The controller’s serial port is used to communicate with the barcode scanner using simple ASCII text strings. The port is recognized during the CPU configuration step where a general-purpose serial port is configured, including settings such as baud rate and hardware protocols such as RS-232. I/O and module configuration are not needed, and the device configuration is created automatically, providing a pre-configured interface with access to system resources. The memory configuration step automatically allocates memory for the device.
Multi-point discrete input and output modules are used to monitor and control the sensors and pneumatics. These modules are configured in a similar fashion. Some of these devices are easy to set up and some more complicated, but all use the same methodology. Configuration starts at the top of the table list and works downward, filling in only the parameters not automatically defined in prior steps.
As shown in the example above, a top-down and device-centric controller programming platform is quickly configured. Controllers with this type of programming software typically also provide more efficient instructions, such as proportional-integral-derivative (PID) loop and motion control blocks. There are thousands of uses for PID loops, so there is no one-size-fits-all solution. Some controllers have limited options, but others have improved PID instructions to increase efficiency by providing independent, modular, interchangeable, and run-time configurable methods to meet application needs.
Part of this improved efficiency is the result of breaking down the PID loop into smaller pieces. Instead of embedding all the PID parameters, such as filters, scaling, ramp-soak tables and alarm handlers, in one PID instruction, separate instructions are used to access the parameters individually to simplify customization of these control algorithms. These instructions also can include trend views for display to help with understanding of the control loop response, and to assist with initial tuning and troubleshooting.

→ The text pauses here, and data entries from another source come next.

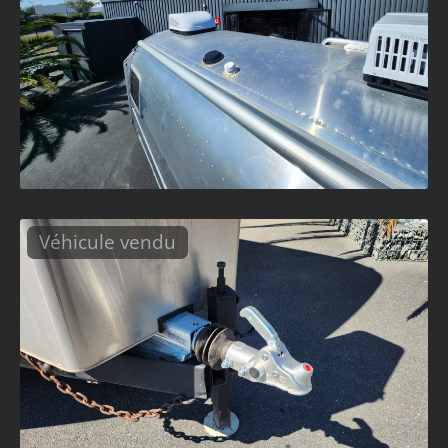
Véhicule vendu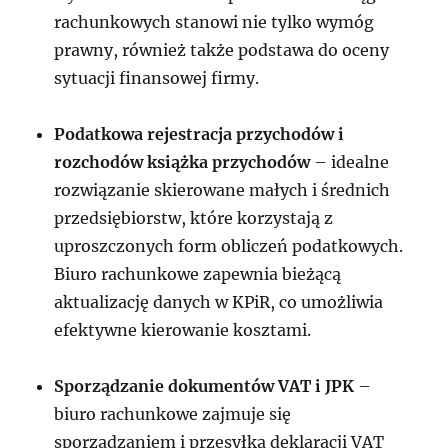
rachunkowych stanowi nie tylko wymóg
prawny, również także podstawa do oceny
sytuacji finansowej firmy.
Podatkowa rejestracja przychodów i
rozchodów książka przychodów
– idealne
rozwiązanie skierowane małych i średnich
przedsiębiorstw, które korzystają z
uproszczonych form obliczeń podatkowych.
Biuro rachunkowe zapewnia bieżącą
aktualizację danych w KPiR, co umożliwia
efektywne kierowanie kosztami.
Sporządzanie dokumentów VAT i JPK
–
biuro rachunkowe zajmuje się
sporządzaniem i przesyłką deklaracji VAT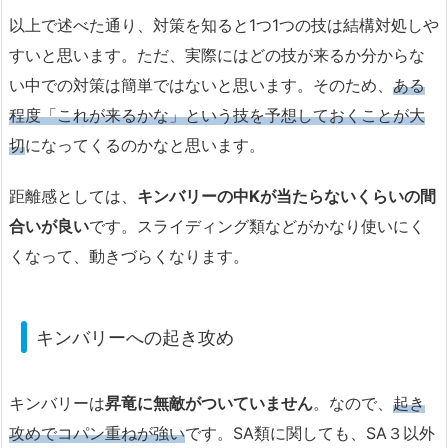
以上で述べた通り、対策を知ると1つ1つの技は結構対処しや
すいと思います。ただ、実際にはどの技が来るか分からな
い中での対策は簡単ではないと思います。そのため、
ある
程度「これが来るかな」という技を予想しておくことが
大
切
になってくるのかなと思います。
距離感としては、
キンバリーの中Kが当たらないくらいの間
合いが良い
です。スライディング類などがかなり使いにく
くなって、動きづらくなります。
キンバリーへの起き攻め
キンバリーは
昇竜に無敵がついていません
。なので、
起き
攻めでコパン重ねが強い
です。SA類に関しても、SA３以外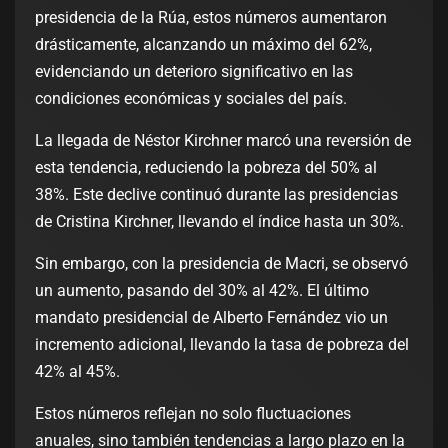
presidencia de la Rúa, estos números aumentaron
drásticamente, alcanzando un máximo del 62%,
evidenciando un deterioro significativo en las
condiciones económicas y sociales del país.
La llegada de Néstor Kirchner marcó una reversión de
esta tendencia, reduciendo la pobreza del 50% al
38%. Este declive continuó durante las presidencias
de Cristina Kirchner, llevando el índice hasta un 30%.
Sin embargo, con la presidencia de Macri, se observó
un aumento, pasando del 30% al 42%. El último
mandato presidencial de Alberto Fernández vio un
incremento adicional, llevando la tasa de pobreza del
42% al 45%.
Estos números reflejan no solo fluctuaciones
anuales, sino también tendencias a largo plazo en la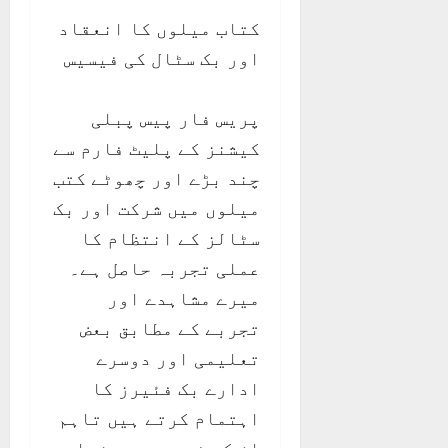
کتاب میلوں کا انعقاد
اور بک سٹال کی فیسیس
پریس فار پیس پبلی
کیشنز کے پلیٹ فارم سے
چند بڑے اور چھوٹے کتب
میلوں میں شرکت اور بک
سٹالز کے انتظام کا
عملی تجربہ حاصل ہے۔
میرے مشاہدے اور
تجربے کے مطابق بعض
تعلیمی اور دوسرے
ادارے بک فئیرز کا
اہتمام کرتے ہیں تاہم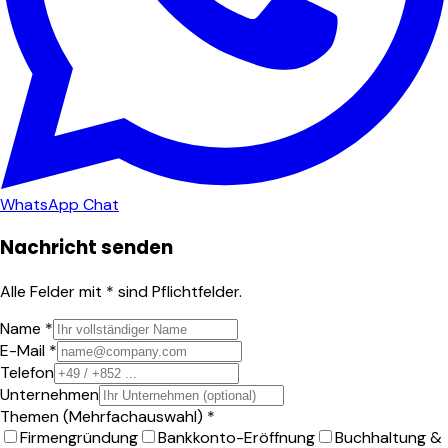
WhatsApp Chat
Nachricht senden
Alle Felder mit * sind Pflichtfelder.
Name *
E-Mail *
Telefon
Unternehmen
Themen (Mehrfachauswahl) *
Firmengründung
Bankkonto-Eröffnung
Buchhaltung &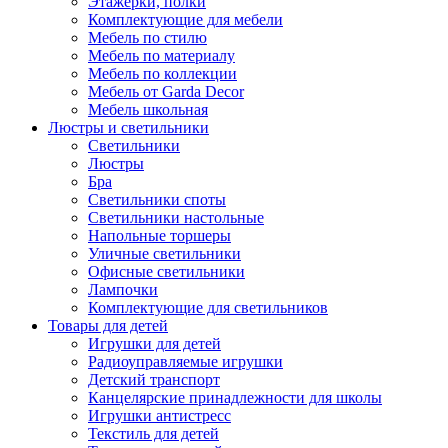
Этажерки, полки
Комплектующие для мебели
Мебель по стилю
Мебель по материалу
Мебель по коллекции
Мебель от Garda Decor
Мебель школьная
Люстры и светильники
Светильники
Люстры
Бра
Светильники споты
Светильники настольные
Напольные торшеры
Уличные светильники
Офисные светильники
Лампочки
Комплектующие для светильников
Товары для детей
Игрушки для детей
Радиоуправляемые игрушки
Детский транспорт
Канцелярские принадлежности для школы
Игрушки антистресс
Текстиль для детей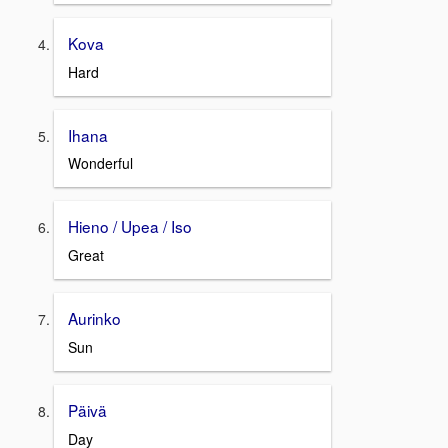
Kova
Hard
Ihana
Wonderful
Hieno / Upea / Iso
Great
Aurinko
Sun
Päivä
Day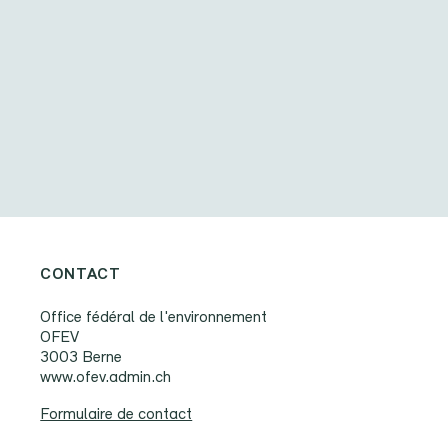
CONTACT
Office fédéral de l'environnement
OFEV
3003 Berne
www.ofev.admin.ch
Formulaire de contact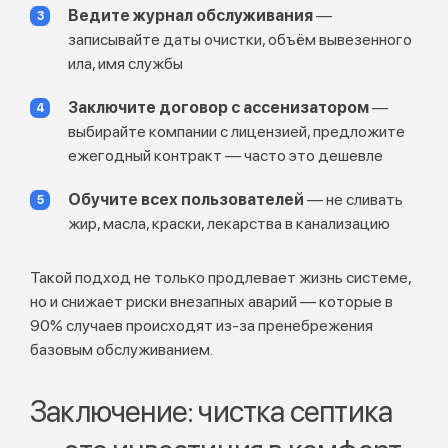
Ведите журнал обслуживания
—
записывайте даты очистки, объём вывезенного
ила, имя службы
Заключите договор с ассенизатором
—
выбирайте компании с лицензией, предложите
ежегодный контракт — часто это дешевле
Обучите всех пользователей
— не сливать
жир, масла, краски, лекарства в канализацию
Такой подход не только продлевает жизнь системе,
но и снижает риски внезапных аварий — которые в
90% случаев происходят из-за пренебрежения
базовым обслуживанием.
Заключение: чистка септика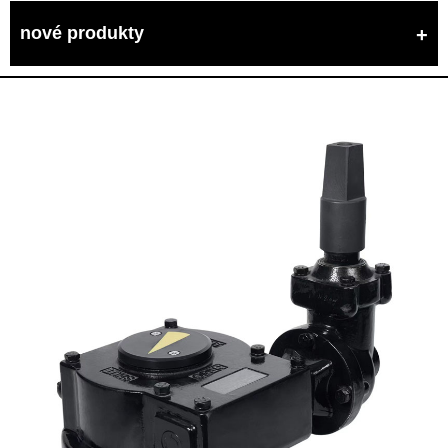
nové produkty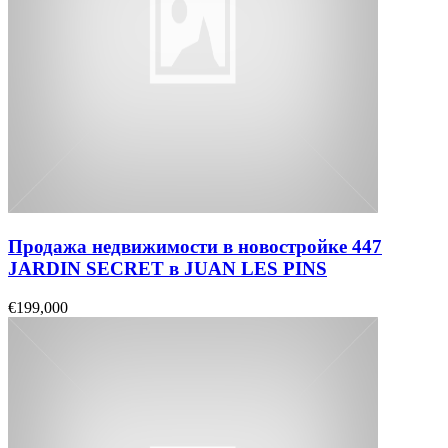
Продажа недвижимости в новостройке 447
JARDIN SECRET в JUAN LES PINS
€199,000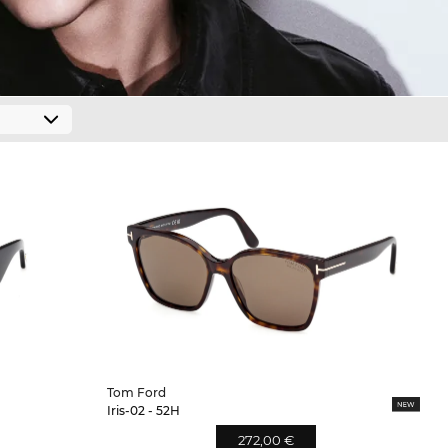
Tom Ford
Iris-02 - 52H
272,00 €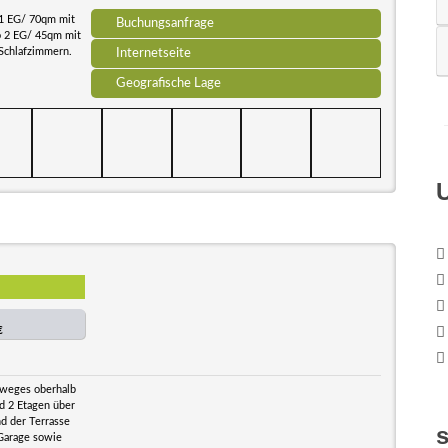
 1 EG/ 70qm mit
Buchungsanfrage
o 2 EG/ 45qm mit
 Schlafzimmern.
Internetseite
Geografische Lage
€
rweges oberhalb
d 2 Etagen über
d der Terrasse
Garage sowie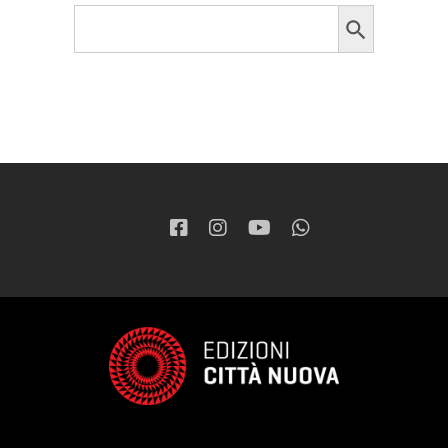
Search Button
Search
for: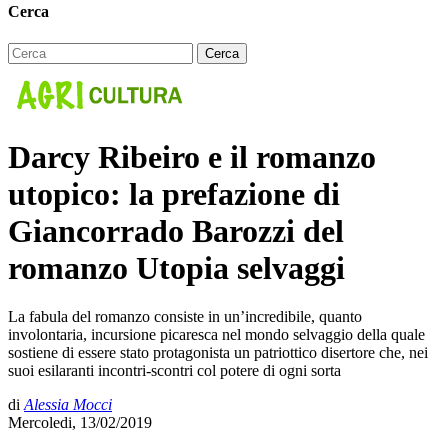
Cerca
Darcy Ribeiro e il romanzo
utopico: la prefazione di
Giancorrado Barozzi del
romanzo Utopia selvaggi
La fabula del romanzo consiste in un’incredibile, quanto
involontaria, incursione picaresca nel mondo selvaggio della quale
sostiene di essere stato protagonista un patriottico disertore che, nei
suoi esilaranti incontri-scontri col potere di ogni sorta
di
Alessia Mocci
Mercoledi, 13/02/2019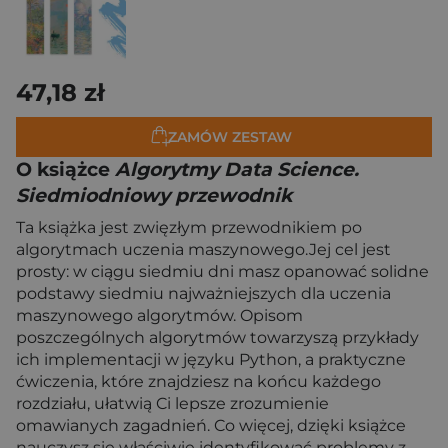
47,18 zł
ZAMÓW ZESTAW
O książce
Algorytmy Data Science.
Siedmiodniowy przewodnik
Ta książka jest zwięzłym przewodnikiem po
algorytmach uczenia maszynowego.Jej cel jest
prosty: w ciągu siedmiu dni masz opanować solidne
podstawy siedmiu najważniejszych dla uczenia
maszynowego algorytmów. Opisom
poszczególnych algorytmów towarzyszą przykłady
ich implementacji w języku Python, a praktyczne
ćwiczenia, które znajdziesz na końcu każdego
rozdziału, ułatwią Ci lepsze zrozumienie
omawianych zagadnień. Co więcej, dzięki książce
nauczysz się właściwie identyfikować problemy z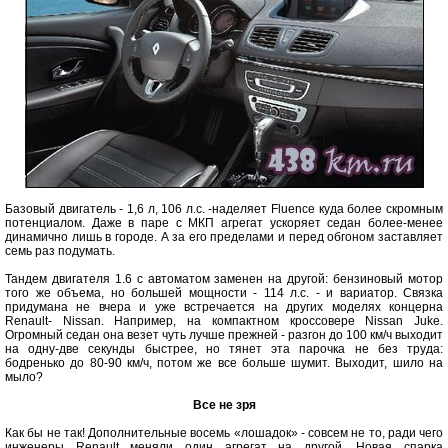
Базовый двигатель - 1,6 л, 106 л.с. -наделяет Fluence куда более скромным
потенциалом. Даже в паре с МКП агрегат ускоряет седан более-менее
динамично лишь в городе. А за его пределами и перед обгоном заставляет
семь раз подумать.
Тандем двигателя 1.6 с автоматом заменен на другой: бензиновый мотор
того же объема, но большей мощности - 114 л.с. - и вариатор. Связка
придумана не вчера и уже встречается на других моделях концерна
Renault- Nissan. Например, на компактном кроссовере Nissan Juke.
Огромный седан она везет чуть лучше прежней - разгон до 100 км/ч выходит
на одну-две секунды быстрее, но тянет эта парочка не без труда:
бодренько до 80-90 км/ч, потом же все больше шумит. Выходит, шило на
мыло?
Все не зря
Как бы не так! Дополнительные восемь «лошадок» - совсем не то, ради чего
инженеры Renault меняли один агрегат на другой. Новая спарка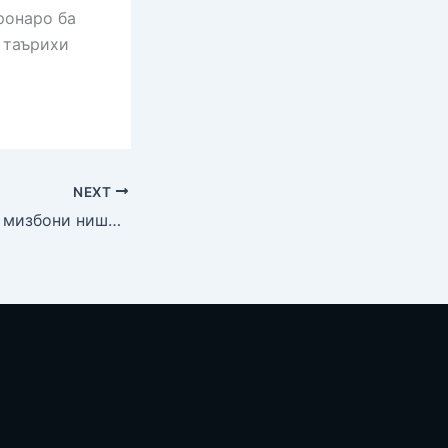
ронаро ба
 таърихи
NEXT
IT Park Dushanbe мизбони нишасти «Рақамикунонӣ ва технологияҳои нав»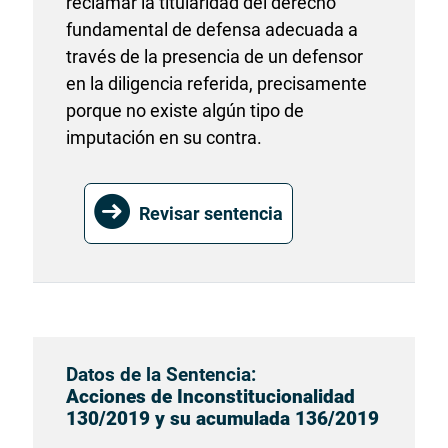
reclamar la titularidad del derecho
fundamental de defensa adecuada a
través de la presencia de un defensor
en la diligencia referida, precisamente
porque no existe algún tipo de
imputación en su contra.
Revisar sentencia
Datos de la Sentencia:
Acciones de Inconstitucionalidad
130/2019 y su acumulada 136/2019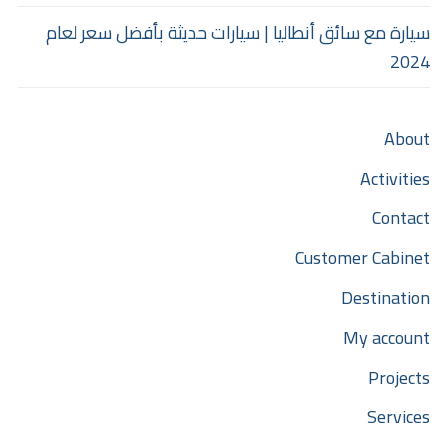
سيارة مع سائق أنطاليا | سيارات حديثة بأفضل سعر لعام
2024
About
Activities
Contact
Customer Cabinet
Destination
My account
Projects
Services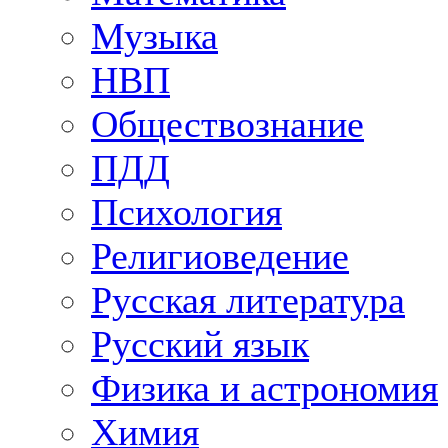
Музыка
НВП
Обществознание
ПДД
Психология
Религиоведение
Русская литература
Русский язык
Физика и астрономия
Химия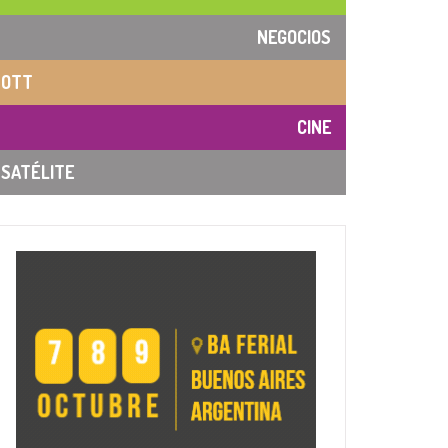
NEGOCIOS
OTT
CINE
SATÉLITE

Motion control instructions can follow a similar path, broken down into different levels of instruction complexity. Simple motion instructions allow quick application of basic move commands with minimal required configuration. Intermediate-level motion instructions provide more user-defined parameters. Advanced instructions enable selection or creation of custom move profiles, often through a simple configuration process.
Newer, advanced controllers are simplifying programming by enforcing a more top-down approach and using device-centric concepts. With proper configuration, much of the device interface between the controller software program and the hardware happens automatically and efficiently without the need to write code. Quicker configuration leads to fast programming, and this is enhanced with the wider variety of available instructions.
- PLC architecture can ease programming.
- Top-down configuration and device-centric programming help with PLC programming.
- Various devices can be programmed similarly.
Would decreased programming and less configuration help with your next project?